REVIEW: We Die Soon – Morisseau’s “Pipeline”
Dominique Morisseau’s superb new play, “Pipeline”, which plays at the Mitzi E. Newhouse Theatre at Lincoln Center through Sunday, is an arresting meditation on race, history, and education.
Omari, a black teenage boy, attends an elite private school upstate. His parents separated, mother, Nya, is an inner-city public school English teacher, and father, Xavier, a lawyer. When Omari physically attacks a teacher and faces expulsion, their lives are upended, forcing them to confront bitter realities about the thin reed upon which black men in America exist, where history haunts, second chances are scarce, and imprisonment or an early grave are presumed.
The play is in direct dialogue with two major literary works, the iconic poem “We Real Cool” by Gwendolyn Brooks and the seminal novel “Native Son” by Richard Wright, both of which figure heavily in the plot in interesting and rewarding ways.
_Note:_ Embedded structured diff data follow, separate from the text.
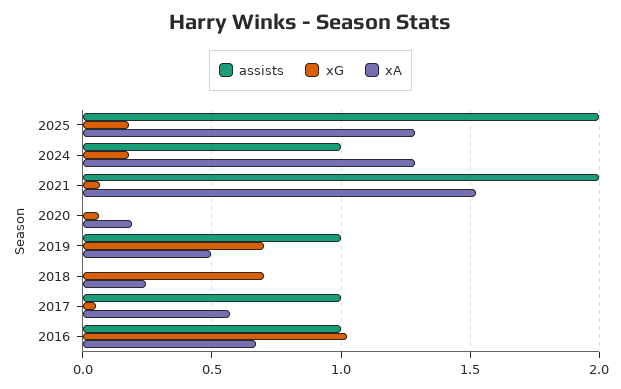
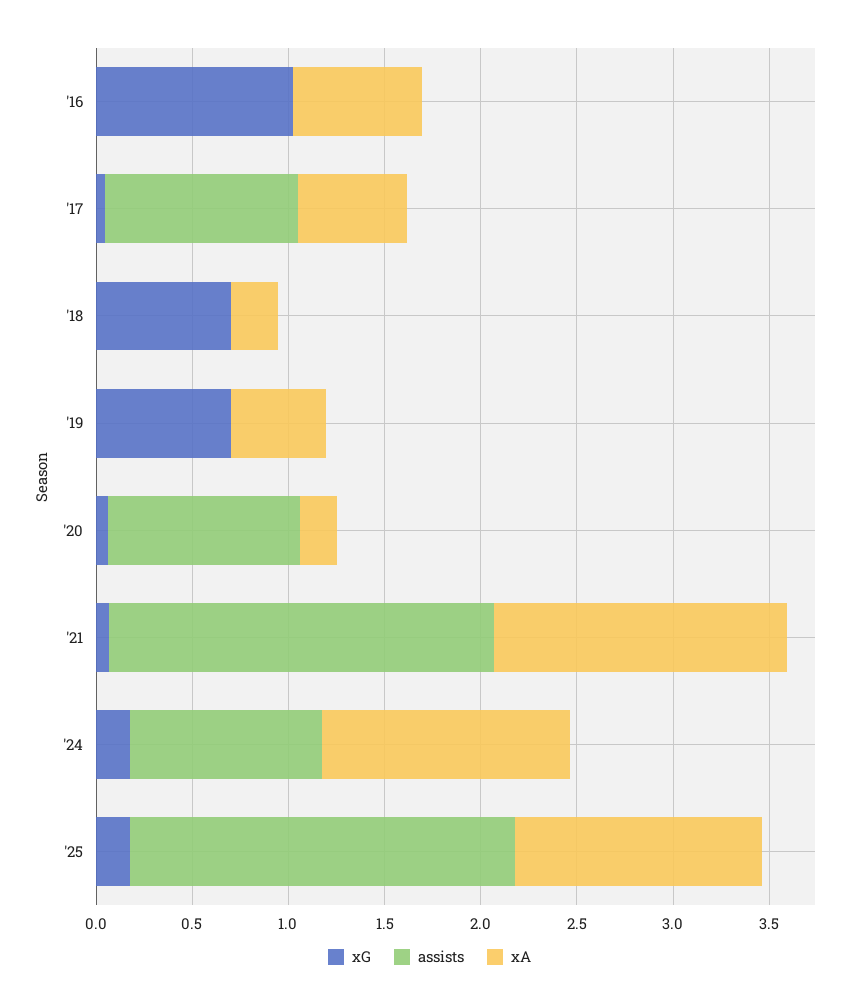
assists, 2020: 0 -> 1
assists, 2019: 1 -> 0
assists, 2016: 1 -> 0

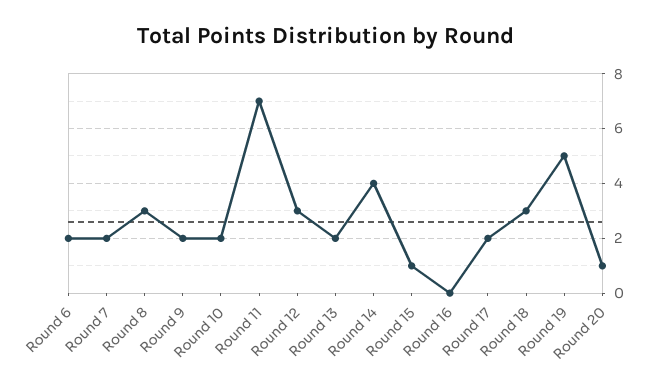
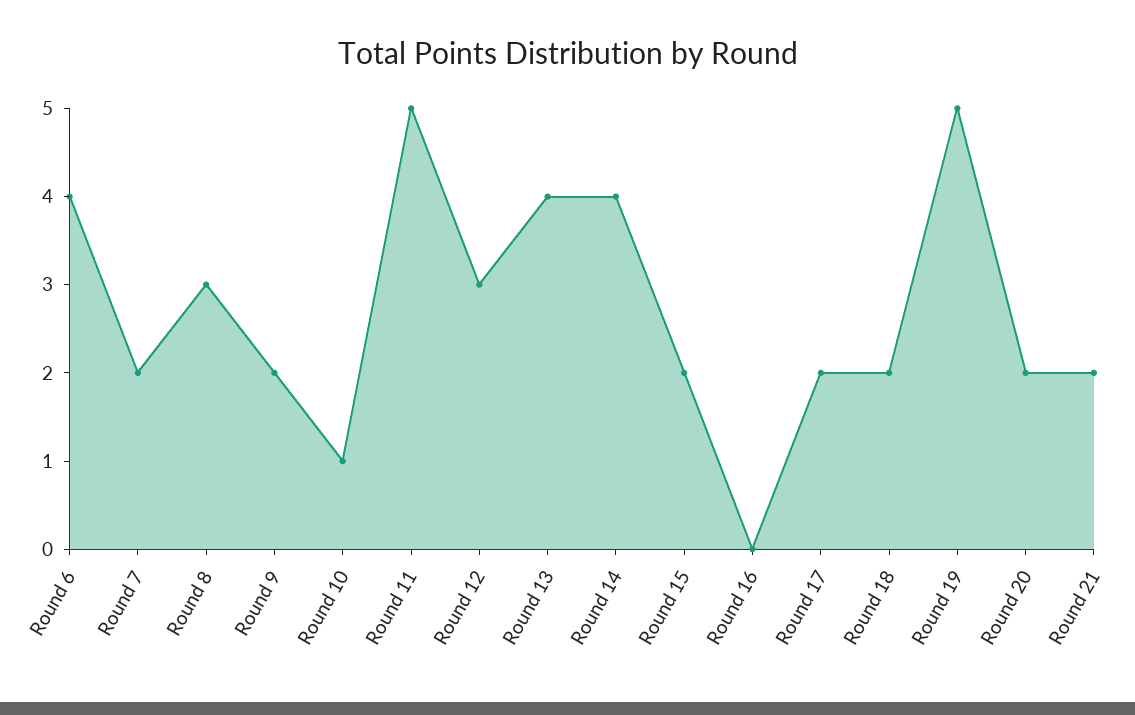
Round 6: 2 -> 4
Round 10: 2 -> 1
Round 11: 7 -> 5
Round 13: 2 -> 4
Round 15: 1 -> 2
Round 18: 3 -> 2
Round 20: 1 -> 2
Round 21: none -> 2

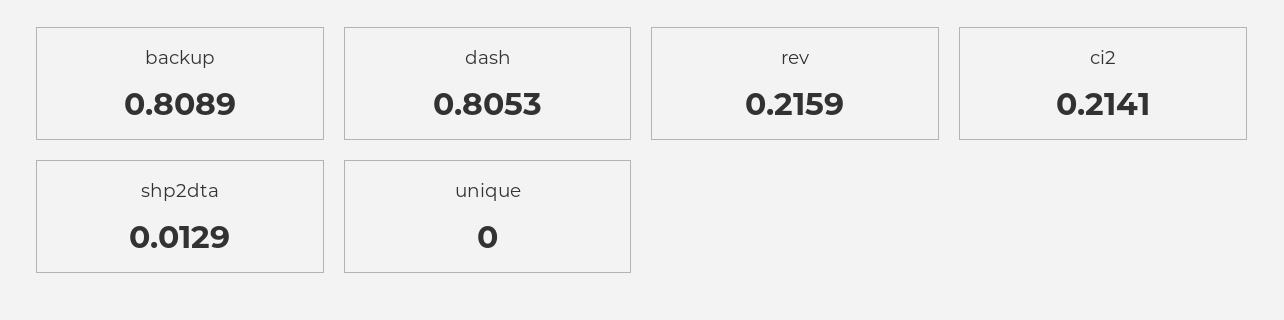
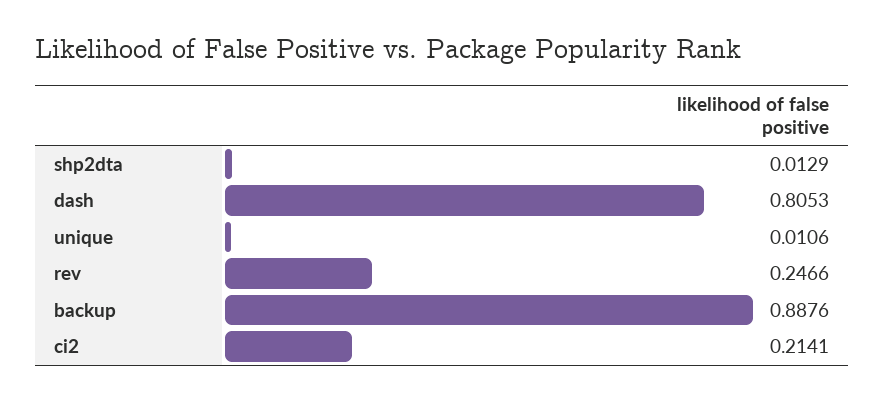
backup: 0.8089 -> 0.8876
rev: 0.2159 -> 0.2466
unique: 0 -> 0.0106

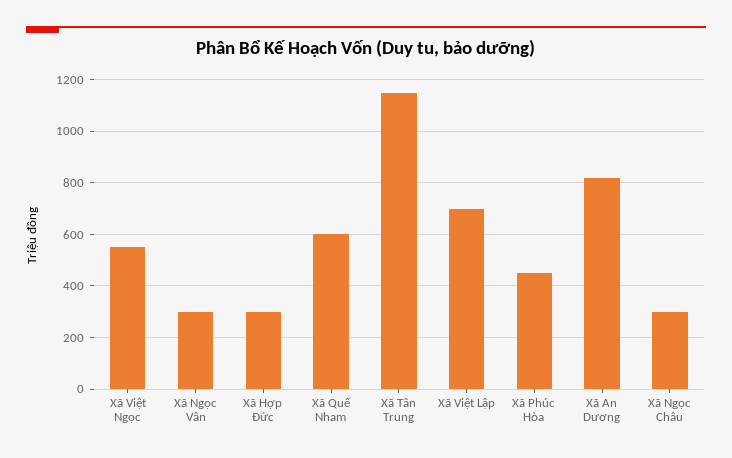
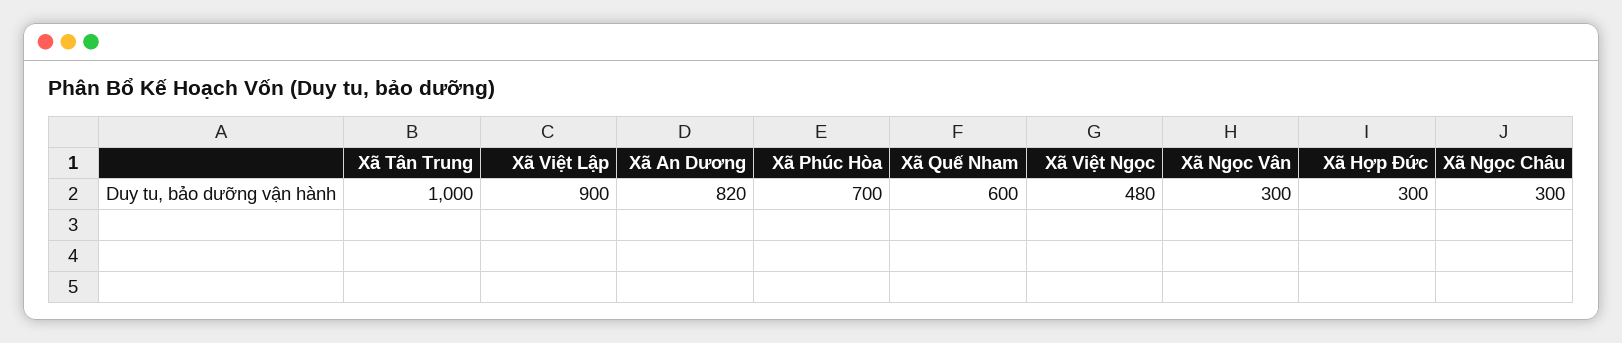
Xã Việt Ngọc: 550 -> 480
Xã Tân Trung: 1150 -> 1000
Xã Việt Lập: 700 -> 900
Xã Phúc Hòa: 450 -> 700

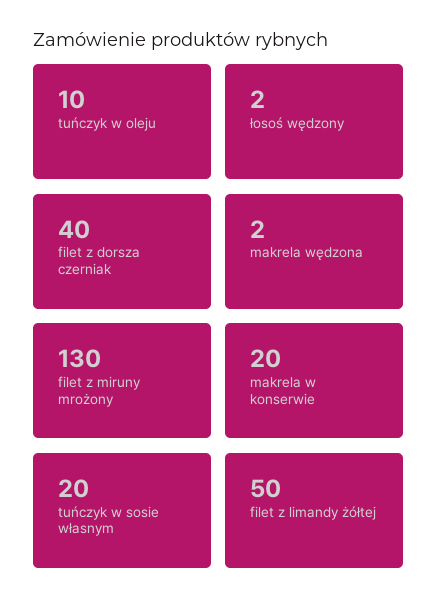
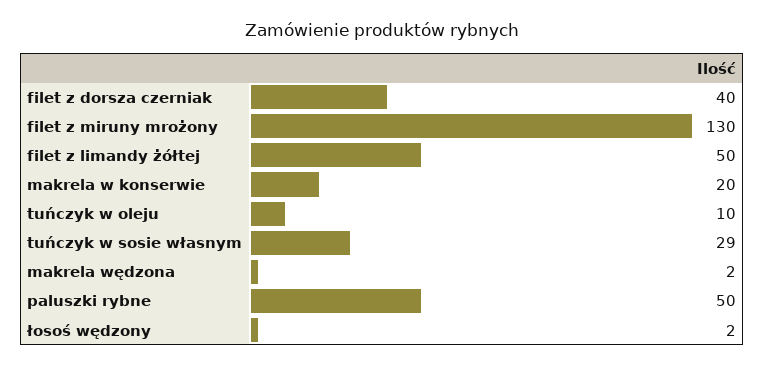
tuńczyk w sosie własnym: 20 -> 29
paluszki rybne: none -> 50

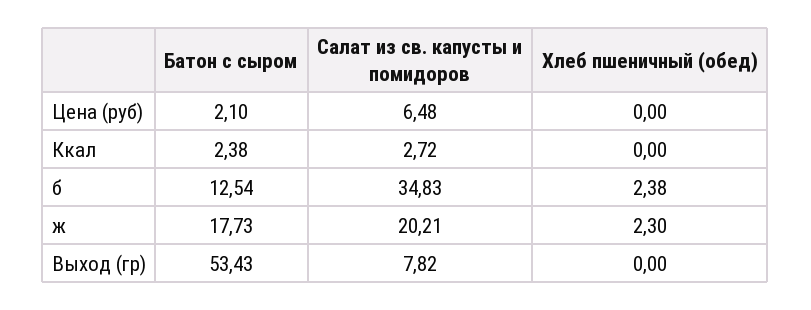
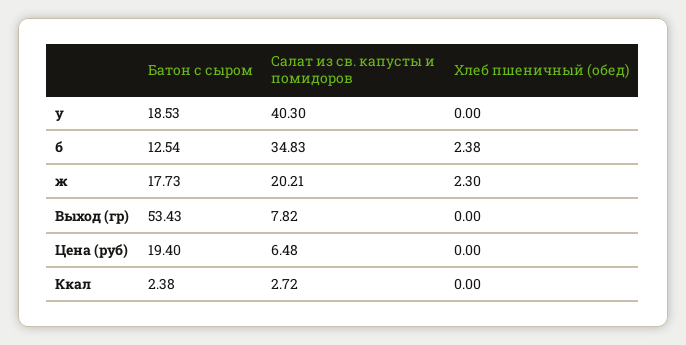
Батон с сыром, Цена (руб): 2.1 -> 19.4
Батон с сыром, у: none -> 18.53
Салат из св. капусты и помидоров, у: none -> 40.3
Хлеб пшеничный (обед), у: none -> 0

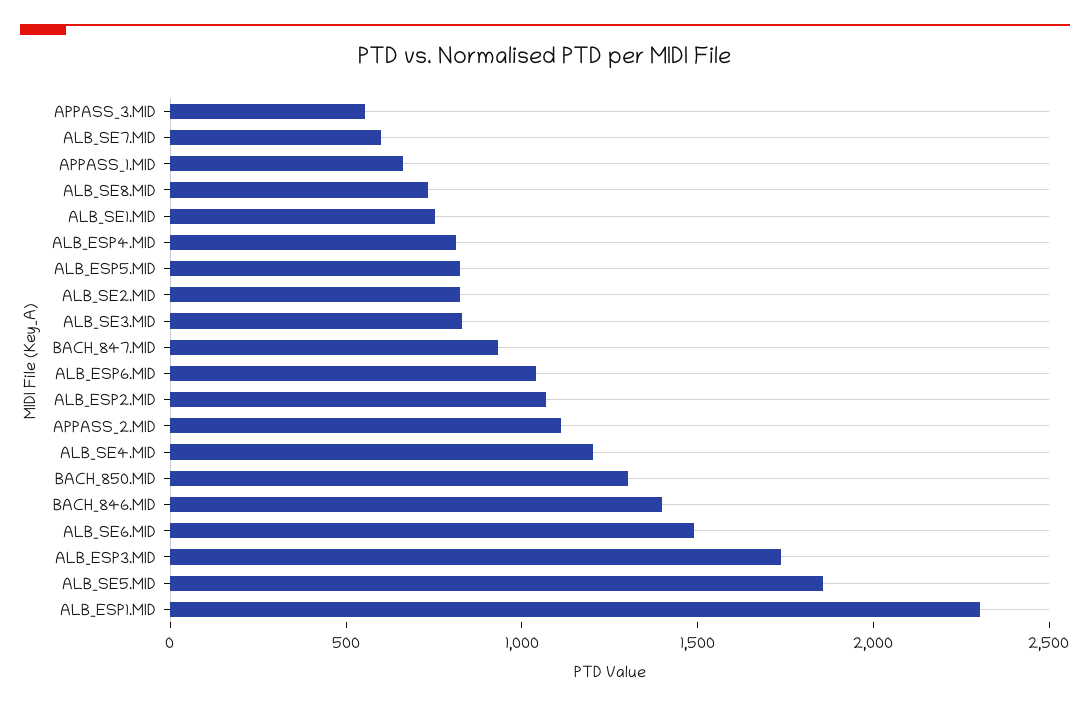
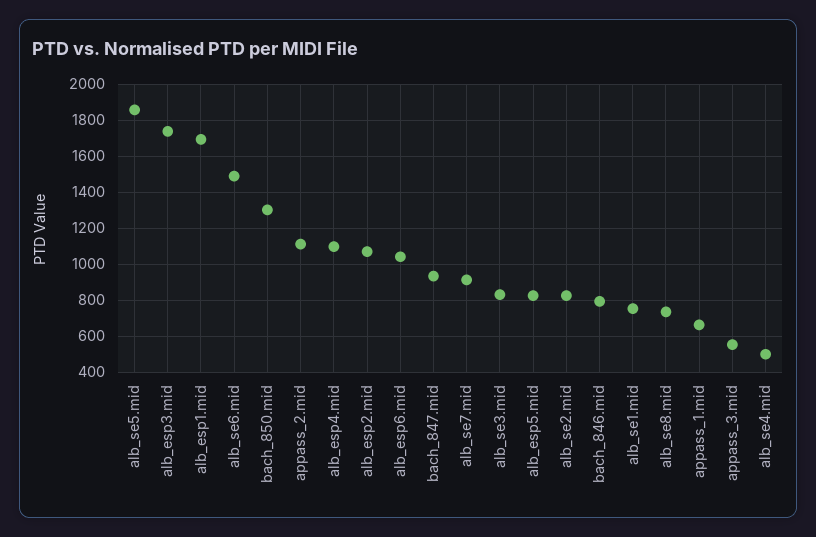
ALB_SE7.MID: 600 -> 900
ALB_ESP4.MID: 800 -> 1100
ALB_SE4.MID: 1200 -> 500
BACH_846.MID: 1400 -> 800
ALB_ESP1.MID: 2300 -> 1700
Morisseau’s dialogue bears echoes of poetry and is a thrill to hear, especially in the hands of such a talented cast. Karen Pittman, as Nya, gives a standout performance, fraught with anxiety, crisp with authority, and simultaneously comic and tragic, while supported by a terrific ensemble. Morisseau is careful to calculate the tension throughout the play, and forces us to constantly re-examine whose side we are on in the myriad bouts between mother, father, son, girlfriend, colleague, school, and society. There are, of course, no easy saints or villains, just as in life, and the play is raw at times, painfully real, and terribly relevant without being too heavy-handed.
What “Pipeline” does best is to show the world through the eyes of another, giving voice to these characters and their predicament, and viscerally revealing the emotional toll that can be exacted upon people of color in a racist society. And that is no doubt true even for people of color in the audience, some of whom I suspect had the same experience I did while seeing “Significant Other” last season. Sometimes a play about your own reality is the most heartbreaking of all.
Bottom Line: run, don’t walk, to get seats for “Pipeline” before it closes on Sunday.
Bonus poem for your enjoyment:
“We Real Cool”
By Gwendolyn Brooks
The Pool Players.
Seven at the Golden Shovel.
We real cool. We
Left school. We
Lurk late. We
Strike straight. We
Sing sin. We
Thin gin. We
Jazz June. We
Die soon.
From “The Bean Eaters” by Gwendolyn Brooks, published by Harpers. © 1960 by Gwendolyn Brooks.